シリーズ「復興 その先へ」。倉敷市真備町のうどん店、「さるや」の店主の男性は、被災から復興に向けて歩んできました。8年経った今、店は、地域に欠かせない存在となっています。
手打ちうどんに、ぱりっぱりのえびの天ぷら。倉敷市真備町のうどん店、「さるや」です。店には、連日多くの人が訪れます。
(客は…)
「おいしい、だしが特においしい」
「私は肉うどんが好き。おいしくて近いので来られる時は来ている」
(さるや店主 柴田勇樹さん)
「自分だけの店ではないと思いながら毎日仕事している」
【被災直後】うどんを作る道具も食器も全て使えなくなり…
8年前・・・。さるやは店主の柴田勇樹さんが、店を始めてようやく軌道に乗った頃、西日本豪雨で大きな被害を受けました。うどんを作る道具も食器も全て使えなくなりました。
(柴田勇樹さん)
「今までの周りの人に助けられている。お客さんのためにも早く再開できたらいい」
【豪雨から3カ月…】
豪雨から3カ月、柴田さんは、被災した自宅の修理を後回しにして、仮設店舗で営業を再開、被災者やボランティアにうどんの提供を始めました。
【豪雨から1年…】
(柴田勇樹さん)
「“さるや”なので、それとひっかけてとり(鶏の天ぷら)と、災いを取り去る、とりさる」
”しゃれた”特別メニューを考案し元気を届け続けました。
【被災から1年3カ月】
柴田さんは、新しい店舗の再建を決意します。
【被災から1年9カ月】
店が再開したのはコロナ禍。

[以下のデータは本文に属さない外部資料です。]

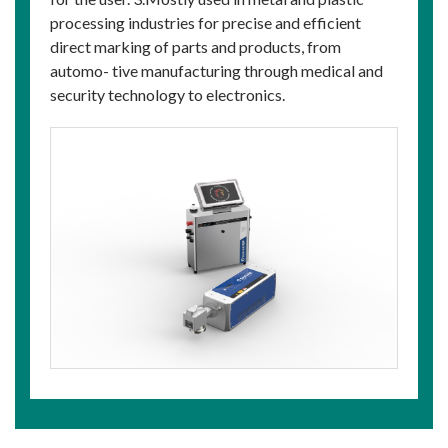
processing industries for precise and efficient
direct marking of parts and products, from
automo- tive manufacturing through medical and
security technology to electronics.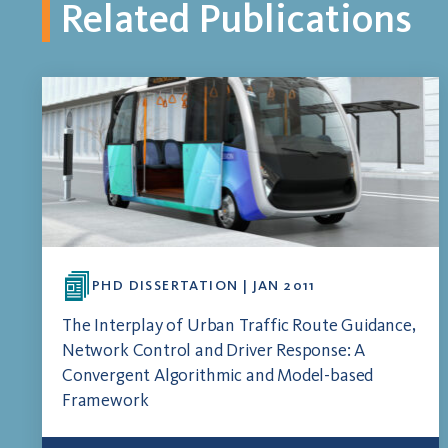
Related Publications
PHD DISSERTATION | JAN 2011
The Interplay of Urban Traffic Route Guidance,
Network Control and Driver Response: A
Convergent Algorithmic and Model-based
Framework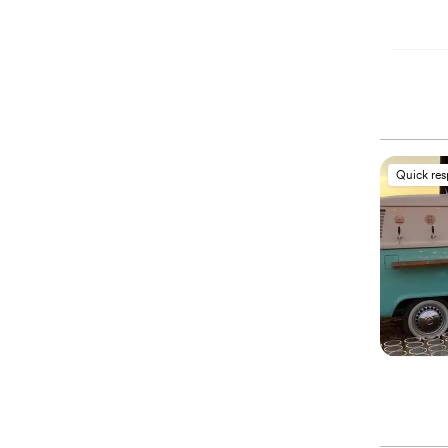
Quick re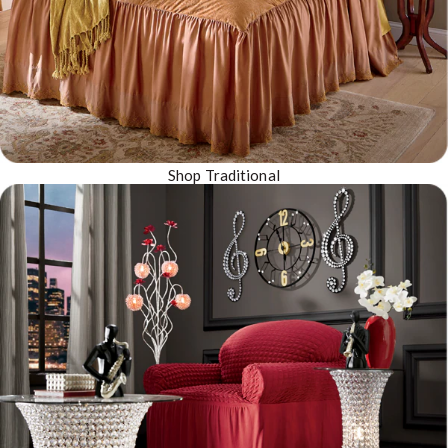
Shop Traditional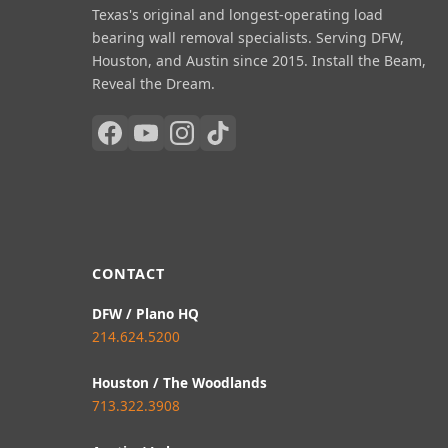
Texas's original and longest-operating load
bearing wall removal specialists. Serving DFW,
Houston, and Austin since 2015. Install the Beam,
Reveal the Dream.
CONTACT
DFW / Plano HQ
214.624.5200
Houston / The Woodlands
713.322.3908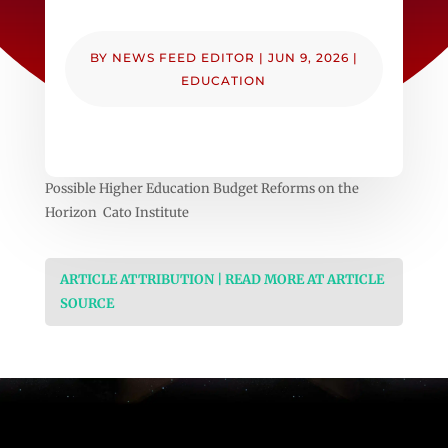
BY
NEWS FEED EDITOR
|
JUN 9, 2026
|
EDUCATION
Possible Higher Education Budget Reforms on the
Horizon Cato Institute
ARTICLE ATTRIBUTION | READ MORE AT ARTICLE
SOURCE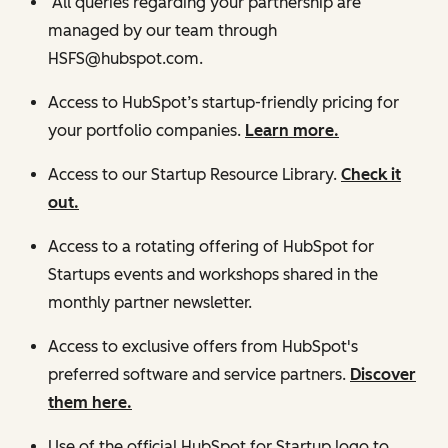
All queries regarding your partnership are
managed by our team through
HSFS@hubspot.com.
Access to HubSpot’s startup-friendly pricing for
your portfolio companies.
Learn more.
Access to our Startup Resource Library.
Check it
out.
Access to a rotating offering of HubSpot for
Startups events and workshops shared in the
monthly partner newsletter.
Access to exclusive offers from HubSpot's
preferred software and service partners.
Discover
them here.
Use of the official HubSpot for Startup logo to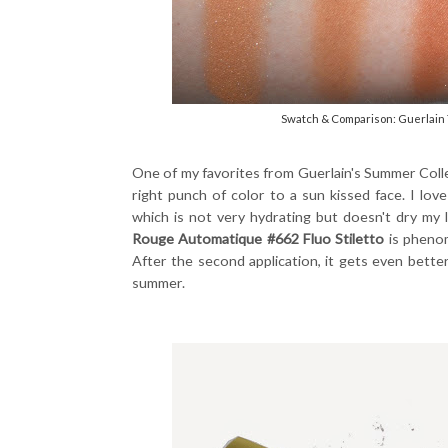
Swatch & Comparison: Guerlain 
One of my favorites from Guerlain's Summer Coll
right punch of color to a sun kissed face. I lov
which is not very hydrating but doesn't dry my 
Rouge Automatique #662 Fluo Stiletto
is phenom
After the second application, it gets even better.
summer.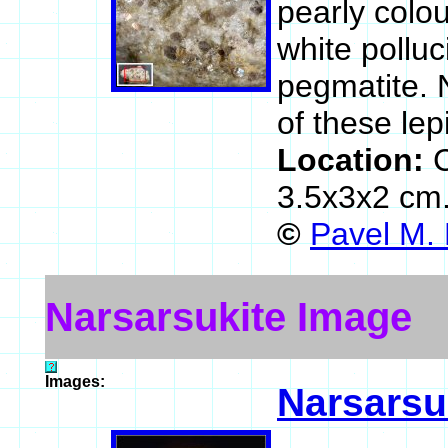
pearly colou
white pollu
pegmatite. 
of these lep
Location:
3.5x3x2 cm
©
Pavel M.
Narsarsukite Image
Images:
Narsarsu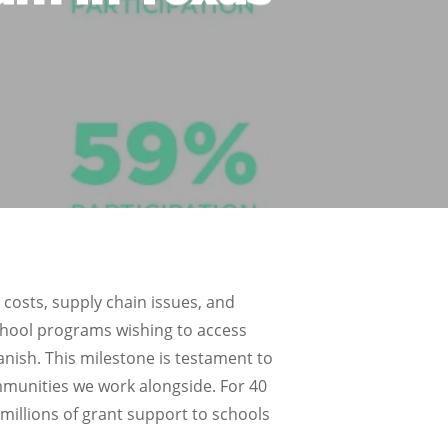
 costs, supply chain issues, and
school programs wishing to access
nish. This milestone is testament to
ommunities we work alongside. For 40
millions of grant support to schools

感染予防対策とテイクアウトなどの工夫をしながら、苦境を乗り越えました。
(柴田勇樹さん)
「人、世の中、真備のため、芯を通してこれからもやっていきたい」
◆俳優・MEGUMIさんも存在を知り…イベント開催のきっかけに
〇うどん踏む様子
柴田さん以来、こうしてうどんを踏むことから一日を始めるのが柴田さんの日常です。
(柴田勇樹さん)
「8年前は急に普通の毎日を送れなくなった。きょうも(うどんを)踏ませてもらえることにありがたみを感じる・・・」
(イベントスタッフ)
「こんにちは」「今年度のチラシがこちらになります」
被災から8年・・・さるやは、毎年この時期に合わせて行われるイベントの会場として地域の大切な場所になっています。
(イベントを主催する 柴田優さん)
「同級生の、俳優のMEGUMIと一緒に町を歩いて、“さるや”を知った。ご縁があり知り合った。すごく頑張っているので何かできないかとここでスタートした」
◆被災から8年…真備町を離れた人や地域の人たちが集う「地域になくてはならない場所」に
イベントは6年前から、倉敷市出身の俳優、MEGUMIさんと同級生らが、手弁当で行っていて縁日やライブなど、多くの人が集まる恒例行事となっています。2026年は、7月7日の午後から行われ、真備町を離れた人や地域の人たちが集います。
(柴田勇樹さん)
「客や地域の人、子供、お年寄り、老若男女、この場所が拠点となる、それが“さるや”であればうれしい」
西日本豪雨から8年…さるやは今、うどんで安らぎを与えるだけでなく、人と人をつなげる地域になくてはならない場所になっています。